Due to the operation described in the latter part of the column for means for solving the problems, it was possible to provide a clean room for a wet process in which flame retardancy as a clean room can be secured and wafer contamination by boron can be suppressed to a low level.

[Brief description of drawings]

FIG. 1 is a conceptual diagram of a wet process clean room according to an embodiment of the present invention.

FIG. 2 is a conceptual diagram of an apparatus used in Experiment 1.

FIG. 3 is a graph showing the relationship between the concentration of hydrofluoric acid vapor in air and the concentration of boron measured by the apparatus shown in FIG.

FIG. 4 is a conceptual diagram of an apparatus used in Experiment 2.

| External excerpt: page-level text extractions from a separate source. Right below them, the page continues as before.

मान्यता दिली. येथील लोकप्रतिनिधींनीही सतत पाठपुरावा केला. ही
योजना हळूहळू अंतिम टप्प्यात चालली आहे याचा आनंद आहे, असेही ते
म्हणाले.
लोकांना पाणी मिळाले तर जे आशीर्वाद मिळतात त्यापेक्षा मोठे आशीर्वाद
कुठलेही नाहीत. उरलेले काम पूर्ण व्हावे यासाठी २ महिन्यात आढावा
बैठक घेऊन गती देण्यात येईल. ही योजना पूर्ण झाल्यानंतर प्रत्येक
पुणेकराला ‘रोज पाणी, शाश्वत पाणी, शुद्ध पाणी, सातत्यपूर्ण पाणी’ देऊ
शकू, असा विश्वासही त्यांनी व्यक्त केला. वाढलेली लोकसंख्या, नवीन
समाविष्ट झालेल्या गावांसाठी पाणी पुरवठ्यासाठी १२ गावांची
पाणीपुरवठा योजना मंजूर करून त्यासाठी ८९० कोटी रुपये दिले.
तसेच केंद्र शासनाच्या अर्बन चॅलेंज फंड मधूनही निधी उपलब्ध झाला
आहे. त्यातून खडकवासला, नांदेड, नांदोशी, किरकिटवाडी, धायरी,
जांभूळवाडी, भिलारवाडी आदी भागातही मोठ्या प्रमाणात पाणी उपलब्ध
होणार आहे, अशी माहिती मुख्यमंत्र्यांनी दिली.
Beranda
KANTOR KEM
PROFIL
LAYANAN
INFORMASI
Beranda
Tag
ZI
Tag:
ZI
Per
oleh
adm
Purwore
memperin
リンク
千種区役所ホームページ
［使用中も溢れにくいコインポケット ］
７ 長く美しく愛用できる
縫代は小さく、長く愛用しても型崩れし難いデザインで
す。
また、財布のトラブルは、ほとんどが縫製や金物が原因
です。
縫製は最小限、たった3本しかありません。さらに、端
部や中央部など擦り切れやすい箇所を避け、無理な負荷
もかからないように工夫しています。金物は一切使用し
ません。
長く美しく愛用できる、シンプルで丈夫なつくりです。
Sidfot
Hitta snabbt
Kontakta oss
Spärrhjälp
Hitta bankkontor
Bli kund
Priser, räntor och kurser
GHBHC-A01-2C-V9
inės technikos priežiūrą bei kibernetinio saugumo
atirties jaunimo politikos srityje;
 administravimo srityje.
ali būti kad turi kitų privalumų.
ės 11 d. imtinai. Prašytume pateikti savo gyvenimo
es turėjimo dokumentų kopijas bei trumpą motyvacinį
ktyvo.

5 is a graph showing the relationship between the concentration of hydrofluoric acid vapor and the concentration of boron in the air measured by the apparatus shown in FIG.

[Explanation of symbols]

 2 Clean bench 10 Filter for ceiling 11 Floor board 12 Blank panel 13 Blower 20 Filter

Claims (3)

[Claims] 1. A wet process characterized in that the filter paper constituting the ceiling is made of glass fiber, and a clean bench using an air filter made of filter paper impregnated with L-tartaric acid is installed indoors. For clean room. 2. A wet process characterized in that the filter constituting the ceiling is made of a filter paper obtained by impregnating glass fiber with L-tartaric acid, and a clean bench using an electret filter or a membrane filter is installed indoors. For clean room. 3. A clean bench using a filter composed of a filter paper in which L-tartaric acid is impregnated on glass fiber as the filter constituting the ceiling, and a filter made of filter paper impregnated with L-tartaric acid is installed in the room. A characteristic clean room for wet processes.